Interestingly, I ran into the same problem (lack of idempotency) today. A quick look at the code shows that this is a standard implementation of quicksort, which is known to be "unstable" (i.e., it doesn't deal well with equality cases in the comparison; of course it deals even less well with incomparable elements, but then no sorting algorithm will). I think it'd be good to have a stable variant of sort (say, merge sort) implemented, possibly adding an Option Stable=>true to use it?

DanGrayson commented 6 years ago

Can merge sort be made stable in the presence of incomparable pairs?

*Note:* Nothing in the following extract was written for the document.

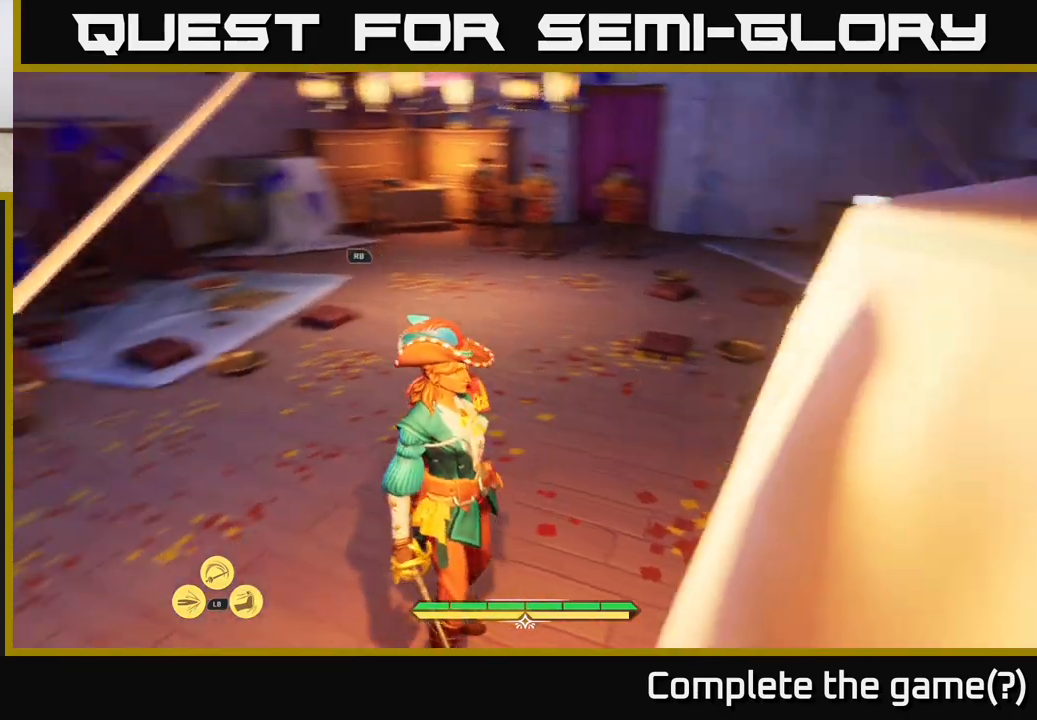
{"buttons": [], "left_stick": "up", "right_stick": "center", "events": [[33, "left_stick", "up-left"], [233, "right_stick", "center"], [250, "left_stick", "up"]]}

pzinn commented 4 years ago

... and reopening an old thread... here's a stable, idempotent sort for an arbitrary preorder. i.e.,

It is slow -- O(n^2) -- but I'm not sure one can do better in this generality. Incidentally, I find it really awkward that instead of using x==y I have to write (x ? y) === symbol ==. any reason why this is so? (even if x<y, say, works perfectly fine)

sortPair = new WrapperType of BasicList;
sortPair ? sortPair := (a,b) -> if (a#0 ? b#0) === symbol == then a#1 ? b#1 else hash(a#0) ? hash(b#0);
stableSort = S -> (
    S = apply(sort apply(#S, i -> sortPair{S#i,i}), s -> s#0);
    d := new MutableList from apply(#S, i -> # select (#S, j -> ( 
        b := S#j ? S#i; b === symbol < or (b === symbol == and j<i))));
    z := new MutableList from positions(d, i -> i===0);
    pos = #z - 1;
    while pos >= 0 list S#(z#pos) do (
    i := z#pos;
    pos = pos - 1;
    scan(#S, j -> (
        b := S#i ? S#j; if b === symbol < or (b === symbol == and i<j) then (
        d#j = d#j - 1;
        if d#j === 0 then ( pos = pos + 1; z#pos = j; );
        )));
    )
)
DanGrayson commented 4 years ago

About Set == Set : since ideal equality I==J is mathematical equality, it would be good if sets of ideals could also be mathematically compared, but instead:

i13 : set {ideal (0,0)} == set{ideal 0}

o13 = incomparable

That's what I've been holding out for. See also https://github.com/Macaulay2/M2/issues/1185

About awkwardness: it's unintentional. This code was probably introduced with Betti tables in mind:

     /Applications/Macaulay2-1.15/share/Macaulay2/Core/set.m2:38:38-43:11: --source code:
     VirtualTally ? VirtualTally := (x,y) -> (
          w := values ((new VirtualTally from x) - (new VirtualTally from y));
          if #w === 0 then symbol ==
          else if all(w,i -> i>0) then symbol >
          else if all(w,i -> i<0) then symbol <
          else incomparable)

I've just noticed we don't have a method for Ideal ? Ideal. We could. ( https://github.com/Macaulay2/M2/issues/1207 )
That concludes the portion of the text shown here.